The function \(f:{\mathbb{R}^ + } \times {\mathbb{R}^ + } \to {\mathbb{R}^ + } \times {\mathbb{R}^ + }\) is defined by \(f(x,{\text{ }}y) = \left( {x{y^2},\frac{x}{y}} \right)\).

Show that f is a bijection.

for f to be a bijection it must be both an injection and a surjection     R1

Note: Award this R1 for stating this anywhere.

injection:

let \(f(a{\text{, }}b) = f(c,{\text{ }}d)\) so that     (M1)

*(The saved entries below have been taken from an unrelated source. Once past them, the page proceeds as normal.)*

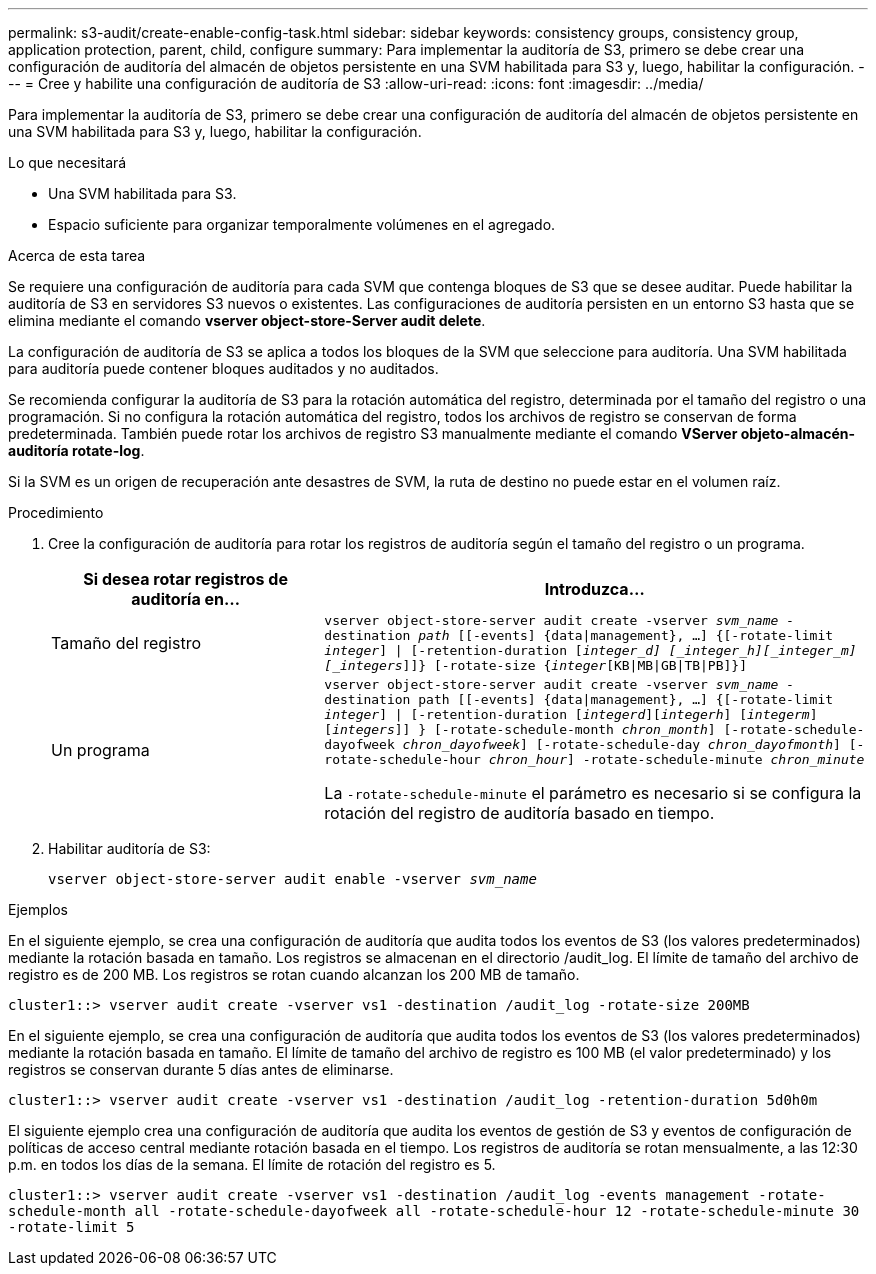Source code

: ---
permalink: s3-audit/create-enable-config-task.html 
sidebar: sidebar 
keywords: consistency groups, consistency group, application protection, parent, child, configure 
summary: Para implementar la auditoría de S3, primero se debe crear una configuración de auditoría del almacén de objetos persistente en una SVM habilitada para S3 y, luego, habilitar la configuración. 
---
= Cree y habilite una configuración de auditoría de S3
:allow-uri-read: 
:icons: font
:imagesdir: ../media/


[role="lead"]
Para implementar la auditoría de S3, primero se debe crear una configuración de auditoría del almacén de objetos persistente en una SVM habilitada para S3 y, luego, habilitar la configuración.

.Lo que necesitará
* Una SVM habilitada para S3.
* Espacio suficiente para organizar temporalmente volúmenes en el agregado.


.Acerca de esta tarea
Se requiere una configuración de auditoría para cada SVM que contenga bloques de S3 que se desee auditar. Puede habilitar la auditoría de S3 en servidores S3 nuevos o existentes. Las configuraciones de auditoría persisten en un entorno S3 hasta que se elimina mediante el comando *vserver object-store-Server audit delete*.

La configuración de auditoría de S3 se aplica a todos los bloques de la SVM que seleccione para auditoría. Una SVM habilitada para auditoría puede contener bloques auditados y no auditados.

Se recomienda configurar la auditoría de S3 para la rotación automática del registro, determinada por el tamaño del registro o una programación. Si no configura la rotación automática del registro, todos los archivos de registro se conservan de forma predeterminada. También puede rotar los archivos de registro S3 manualmente mediante el comando *VServer objeto-almacén-auditoría rotate-log*.

Si la SVM es un origen de recuperación ante desastres de SVM, la ruta de destino no puede estar en el volumen raíz.

.Procedimiento
. Cree la configuración de auditoría para rotar los registros de auditoría según el tamaño del registro o un programa.
+
[cols="2,4"]
|===
| Si desea rotar registros de auditoría en... | Introduzca... 


| Tamaño del registro | `vserver object-store-server audit create -vserver _svm_name_ -destination _path_ [[-events] {data{vbar}management}, ...] {[-rotate-limit _integer_] {vbar} [-retention-duration [_integer_d] [_integer_h][_integer_m][_integers_]]} [-rotate-size {_integer_[KB{vbar}MB{vbar}GB{vbar}TB{vbar}PB]}]` 


| Un programa  a| 
`vserver object-store-server audit create -vserver _svm_name_ -destination path [[-events] {data{vbar}management}, ...] {[-rotate-limit _integer_] {vbar} [-retention-duration [_integerd_][_integerh_] [_integerm_][_integers_]] } [-rotate-schedule-month _chron_month_] [-rotate-schedule-dayofweek _chron_dayofweek_] [-rotate-schedule-day _chron_dayofmonth_] [-rotate-schedule-hour _chron_hour_] -rotate-schedule-minute _chron_minute_`

La `-rotate-schedule-minute` el parámetro es necesario si se configura la rotación del registro de auditoría basado en tiempo.

|===
. Habilitar auditoría de S3:
+
`vserver object-store-server audit enable -vserver _svm_name_`



.Ejemplos
En el siguiente ejemplo, se crea una configuración de auditoría que audita todos los eventos de S3 (los valores predeterminados) mediante la rotación basada en tamaño. Los registros se almacenan en el directorio /audit_log. El límite de tamaño del archivo de registro es de 200 MB. Los registros se rotan cuando alcanzan los 200 MB de tamaño.

`cluster1::> vserver audit create -vserver vs1 -destination /audit_log -rotate-size 200MB`

En el siguiente ejemplo, se crea una configuración de auditoría que audita todos los eventos de S3 (los valores predeterminados) mediante la rotación basada en tamaño. El límite de tamaño del archivo de registro es 100 MB (el valor predeterminado) y los registros se conservan durante 5 días antes de eliminarse.

`cluster1::> vserver audit create -vserver vs1 -destination /audit_log -retention-duration 5d0h0m`

El siguiente ejemplo crea una configuración de auditoría que audita los eventos de gestión de S3 y eventos de configuración de políticas de acceso central mediante rotación basada en el tiempo. Los registros de auditoría se rotan mensualmente, a las 12:30 p.m. en todos los días de la semana. El límite de rotación del registro es 5.

`cluster1::> vserver audit create -vserver vs1 -destination /audit_log -events management -rotate-schedule-month all -rotate-schedule-dayofweek all -rotate-schedule-hour 12 -rotate-schedule-minute 30 -rotate-limit 5`
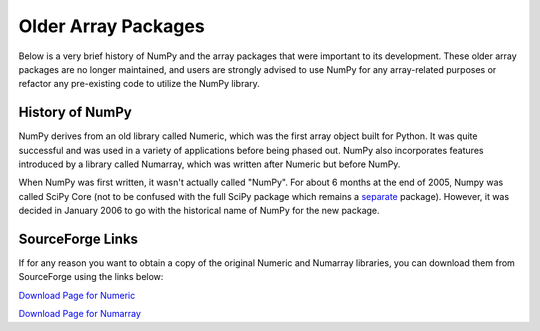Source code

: ====================
Older Array Packages
====================

Below is a very brief history of NumPy and the array packages that were important
to its development. These older array packages are no longer maintained, and users
are strongly advised to use NumPy for any array-related purposes or refactor any
pre-existing code to utilize the NumPy library.

History of NumPy
================

NumPy derives from an old library called Numeric, which was the first array object
built for Python. It was quite successful and was used in a variety of applications
before being phased out. NumPy also incorporates features introduced by a library
called Numarray, which was written after Numeric but before NumPy.

When NumPy was first written, it wasn't actually called "NumPy". For about 6 months at
the end of 2005, Numpy was called SciPy Core (not to be confused with the full SciPy
package which remains a `separate <http://www.scipy.org/>`_ package). However, it was
decided in January 2006 to go with the historical name of NumPy for the new package.

SourceForge Links
=================

If for any reason you want to obtain a copy of the original Numeric and Numarray libraries,
you can download them from SourceForge using the links below:

`Download Page for Numeric
<http://sourceforge.net/projects/numpy/files/Old%20Numeric/>`__

`Download Page for Numarray
<http://sourceforge.net/projects/numpy/files/Old%20Numarray/>`__
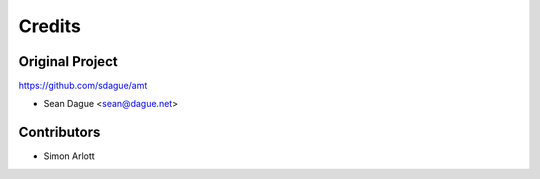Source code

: =======
Credits
=======

Original Project
----------------

https://github.com/sdague/amt

* Sean Dague <sean@dague.net>

Contributors
------------

* Simon Arlott
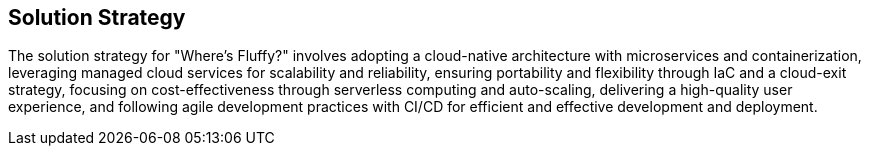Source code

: ifndef::imagesdir[:imagesdir: ../images]

[[section-solution-strategy]]
== Solution Strategy

The solution strategy for "Where's Fluffy?" involves adopting a cloud-native architecture with microservices and containerization,
leveraging managed cloud services for scalability and reliability, ensuring portability and flexibility through IaC and a cloud-exit strategy,
focusing on cost-effectiveness through serverless computing and auto-scaling, delivering a high-quality user experience,
and following agile development practices with CI/CD for efficient and effective development and deployment.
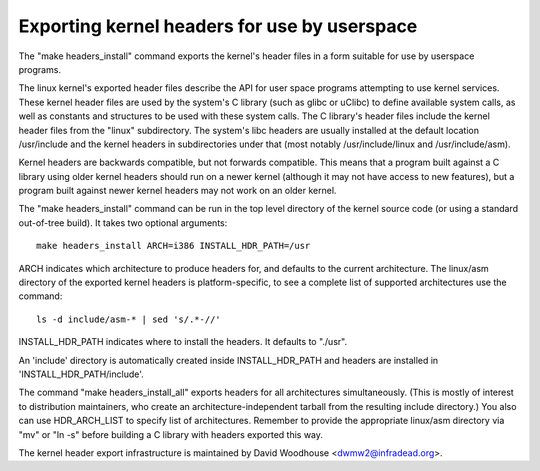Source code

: =============================================
Exporting kernel headers for use by userspace
=============================================

The "make headers_install" command exports the kernel's header files in a
form suitable for use by userspace programs.

The linux kernel's exported header files describe the API for user space
programs attempting to use kernel services.  These kernel header files are
used by the system's C library (such as glibc or uClibc) to define available
system calls, as well as constants and structures to be used with these
system calls.  The C library's header files include the kernel header files
from the "linux" subdirectory.  The system's libc headers are usually
installed at the default location /usr/include and the kernel headers in
subdirectories under that (most notably /usr/include/linux and
/usr/include/asm).

Kernel headers are backwards compatible, but not forwards compatible.  This
means that a program built against a C library using older kernel headers
should run on a newer kernel (although it may not have access to new
features), but a program built against newer kernel headers may not work on an
older kernel.

The "make headers_install" command can be run in the top level directory of the
kernel source code (or using a standard out-of-tree build).  It takes two
optional arguments::

  make headers_install ARCH=i386 INSTALL_HDR_PATH=/usr

ARCH indicates which architecture to produce headers for, and defaults to the
current architecture.  The linux/asm directory of the exported kernel headers
is platform-specific, to see a complete list of supported architectures use
the command::

  ls -d include/asm-* | sed 's/.*-//'

INSTALL_HDR_PATH indicates where to install the headers. It defaults to
"./usr".

An 'include' directory is automatically created inside INSTALL_HDR_PATH and
headers are installed in 'INSTALL_HDR_PATH/include'.

The command "make headers_install_all" exports headers for all architectures
simultaneously.  (This is mostly of interest to distribution maintainers,
who create an architecture-independent tarball from the resulting include
directory.)  You also can use HDR_ARCH_LIST to specify list of architectures.
Remember to provide the appropriate linux/asm directory via "mv" or "ln -s"
before building a C library with headers exported this way.

The kernel header export infrastructure is maintained by David Woodhouse
<dwmw2@infradead.org>.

\(a{b^2} = c{d^2}\) and \(\frac{a}{b} = \frac{c}{d}\)     A1

dividing the equations,

\({b^3} = {d^3}\) so \(b = d\)     A1

substituting,

a = c     A1

it follows that f is an injection because \(f(a{\text{, }}b) = f(c,{\text{ }}d) \Rightarrow (a{\text{, }}b) = (c,{\text{ }}d)\)     R1

surjection:

let \(f(a{\text{, }}b) = (c,{\text{ }}d)\) where \((c,{\text{ }}d) \in {\mathbb{R}^ + } \times {\mathbb{R}^ + }\)     (M1)

then \(c = a{b^2}\) and \(d = \frac{a}{b}\)     A1

dividing,

\({b^3} = \frac{c}{d}\) so \(b = \sqrt[3]{{\frac{c}{d}}}\)     A1

substituting,

\(a = d \times \sqrt[3]{{\frac{c}{d}}}\)     A1

it follows that f is a surjection because

given \((c,{\text{ }}d) \in {\mathbb{R}^ + } \times {\mathbb{R}^ + }\) , there exists \((a,{\text{ }}b) \in {\mathbb{R}^ + } \times {\mathbb{R}^ + }\) such that \(f(a{\text{, }}b) = (c,{\text{ }}d)\)     R1

therefore f is a bijection     AG

[11 marks]

Candidates who knew that they were required to give a rigorous demonstration that f was injective and surjective were generally successful, although the formality that is needed in this style of demonstration was often lacking. Some candidates, however, tried unsuccessfully to give a verbal explanation or even a 2-D version of the horizontal line test. In 2-D, the only reliable method for showing that a function f is injective is to show that \(f(a{\text{, }}b) = f(c,{\text{ }}d) \Rightarrow (a{\text{, }}b) = (c,{\text{ }}d)\).